§ **Goal of the exercise**:
Pictures stay out; please output the remaining data exactly.

§ **The data**:
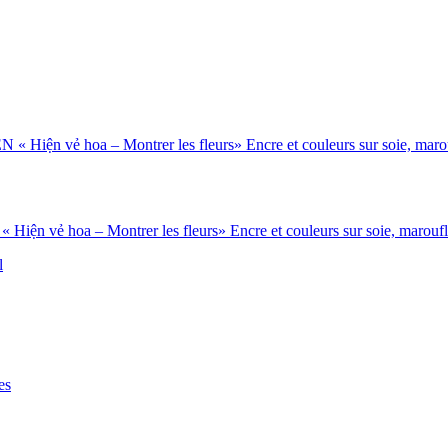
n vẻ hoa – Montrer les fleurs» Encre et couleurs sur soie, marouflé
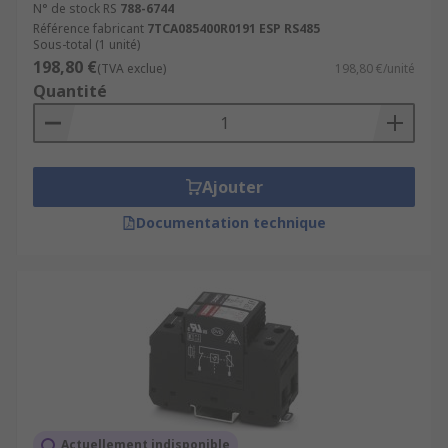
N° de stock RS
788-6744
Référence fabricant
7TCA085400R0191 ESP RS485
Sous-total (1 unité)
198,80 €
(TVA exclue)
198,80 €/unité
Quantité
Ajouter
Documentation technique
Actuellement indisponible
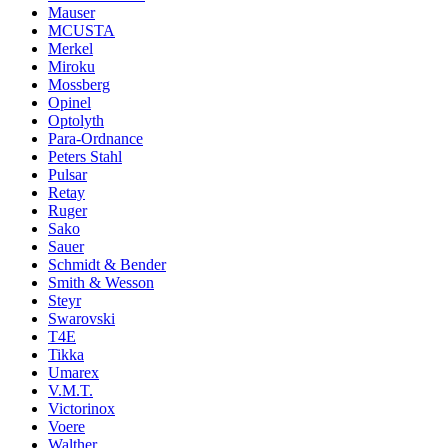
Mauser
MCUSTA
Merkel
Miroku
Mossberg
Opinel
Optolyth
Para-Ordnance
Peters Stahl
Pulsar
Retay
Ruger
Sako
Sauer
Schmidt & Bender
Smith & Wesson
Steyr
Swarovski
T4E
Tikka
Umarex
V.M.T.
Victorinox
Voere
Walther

§ **Written answer**:
n vẻ hoa – Montrer les fleurs» Encre et couleurs sur soie, marouflé
N° de stock RS
788-6744
Référence fabricant
7TCA085400R0191 ESP RS485
Sous-total (1 unité)
198,80 €
(TVA exclue)
198,80 €/unité
Quantité
Ajouter
Documentation technique
Actuellement indisponible
Mauser
MCUSTA
Merkel
Miroku
Mossberg
Opinel
Optolyth
Para-Ordnance
Peters Stahl
Pulsar
Retay
Ruger
Sako
Sauer
Schmidt & Bender
Smith & Wesson
Steyr
Swarovski
T4E
Tikka
Umarex
V.M.T.
Victorinox
Voere
Walther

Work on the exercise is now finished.